A faithful transcription of all the entries below is needed, without the pictures.

*** MATERIAL FOR THIS EXERCISE ***

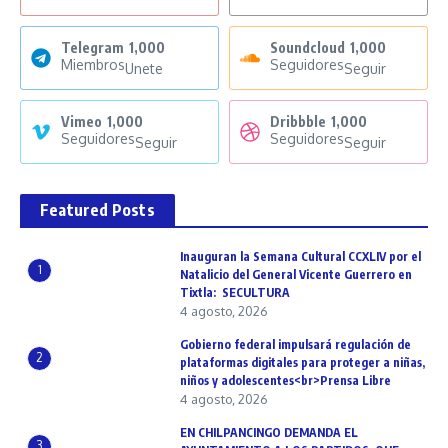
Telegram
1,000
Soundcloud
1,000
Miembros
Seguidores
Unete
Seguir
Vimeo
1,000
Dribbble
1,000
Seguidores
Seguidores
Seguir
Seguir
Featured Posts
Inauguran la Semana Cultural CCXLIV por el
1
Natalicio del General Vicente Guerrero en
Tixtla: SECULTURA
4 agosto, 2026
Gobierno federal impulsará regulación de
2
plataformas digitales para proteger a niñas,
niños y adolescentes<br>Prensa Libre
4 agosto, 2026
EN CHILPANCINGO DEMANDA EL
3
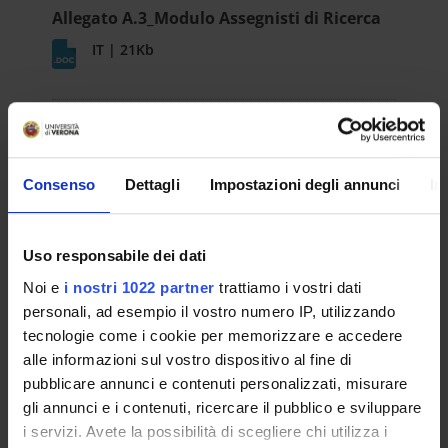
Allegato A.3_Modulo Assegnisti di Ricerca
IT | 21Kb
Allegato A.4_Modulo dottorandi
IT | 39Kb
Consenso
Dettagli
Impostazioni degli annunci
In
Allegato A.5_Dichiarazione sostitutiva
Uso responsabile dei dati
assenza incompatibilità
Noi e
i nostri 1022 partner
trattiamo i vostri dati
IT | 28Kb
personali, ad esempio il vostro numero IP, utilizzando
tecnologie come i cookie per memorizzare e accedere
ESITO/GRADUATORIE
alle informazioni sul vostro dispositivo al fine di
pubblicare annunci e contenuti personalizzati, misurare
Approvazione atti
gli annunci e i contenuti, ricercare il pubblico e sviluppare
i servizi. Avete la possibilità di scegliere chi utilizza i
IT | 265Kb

***

PROBLEM SOLUTION:
Telegram
1,000
Soundcloud
1,000
Miembros
Seguidores
Unete
Seguir
Vimeo
1,000
Dribbble
1,000
Seguidores
Seguidores
Seguir
Seguir
Featured Posts
Inauguran la Semana Cultural CCXLIV por el
1
Natalicio del General Vicente Guerrero en
Tixtla: SECULTURA
4 agosto, 2026
Gobierno federal impulsará regulación de
2
plataformas digitales para proteger a niñas,
niños y adolescentes<br>Prensa Libre
4 agosto, 2026
EN CHILPANCINGO DEMANDA EL
3
Allegato A.3_Modulo Assegnisti di Ricerca
IT | 21Kb
Allegato A.4_Modulo dottorandi
IT | 39Kb
Consenso
Dettagli
Impostazioni degli annunci
In
Allegato A.5_Dichiarazione sostitutiva
Uso responsabile dei dati
assenza incompatibilità
Noi e
i nostri 1022 partner
trattiamo i vostri dati
IT | 28Kb
personali, ad esempio il vostro numero IP, utilizzando
tecnologie come i cookie per memorizzare e accedere
ESITO/GRADUATORIE
alle informazioni sul vostro dispositivo al fine di
pubblicare annunci e contenuti personalizzati, misurare
Approvazione atti
gli annunci e i contenuti, ricercare il pubblico e sviluppare
i servizi. Avete la possibilità di scegliere chi utilizza i
IT | 265Kb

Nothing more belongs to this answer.